Between 1948 and 1953 industrial production more than doubled in many countries of the Bloc. In the Soviet Union itself it rose by almost 50 per cent, and it is curious that deviant Yugoslavia achieved the least increase, though at a little over 25 per cent it was impressive enough. The East German economy had recovered better than the West German, Bulgaria had outpaced Greece. The successes gave rise to hopes of catching up with the West and eventually overtaking it. But the bare production statistics disguised grievous economic flaws and imbalances. The Stalinist recipe had fended off recession and laid the foundations of industry on the basis of a war economy which neglected the production of consumer goods and the short-term interests of the worker, whether rural or urban. Moreover the planning was too rigid to accommodate new technology or changing management requirements. It was in this period that the imbalances and inefficiencies, so much decried since, were built into the system. The achievements of those years were to hold the future hostage.

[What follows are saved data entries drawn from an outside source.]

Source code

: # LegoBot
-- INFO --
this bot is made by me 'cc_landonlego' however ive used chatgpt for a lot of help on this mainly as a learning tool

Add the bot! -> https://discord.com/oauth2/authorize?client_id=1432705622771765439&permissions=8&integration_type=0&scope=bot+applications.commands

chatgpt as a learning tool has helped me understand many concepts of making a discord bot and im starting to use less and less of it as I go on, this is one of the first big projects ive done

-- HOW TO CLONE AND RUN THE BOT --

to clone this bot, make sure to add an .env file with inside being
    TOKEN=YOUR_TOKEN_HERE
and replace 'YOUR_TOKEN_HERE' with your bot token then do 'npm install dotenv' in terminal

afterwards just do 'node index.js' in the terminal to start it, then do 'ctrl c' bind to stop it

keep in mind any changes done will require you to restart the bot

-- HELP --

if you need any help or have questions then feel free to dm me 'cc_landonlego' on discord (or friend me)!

In social terms there was a revolution which also turned out to be flawed. Society was levelled, millions gained self-respect and opportunities that had formerly been denied them; and unemployment was eliminated, though at the cost of feather-bedding. Yet despite the deliberate social engineering, a new elite was arising in place of the elite which had been eliminated; new vested interests were created in place of the old; and the proliferation of bureaucracy not only entailed inefficiency but had the effect of nationalising endemic corruption which had formerly operated in dispersed networks. Not least, the crude social propaganda of the Stalinist years succeeded all too well. Many of the region’s subsequent troubles stemmed from an innocent belief in the truth of all those slogans.
The achievements of Stalinist educational policies were also mixed. Systems of universal education were set up and literacy was brought to the masses (though in several countries this had been in train beforehand). Scientific education saw a marked expansion at all levels while the classics and the law, formerly major features of elite education, declined sharply. Technological training received great emphasis, but succeeded in producing too many workers who could not adapt to new methods and technologies. The higher flights of scholarship suffered from their subjection to both Party ideology and bureaucratic control. On the other hand, women were given equal educational opportunities. This however, bore some unexpected fruit. As women came to occupy a high proportion of posts in medicine and the legal profession, these ceased to be premium professions in terms of pay and status.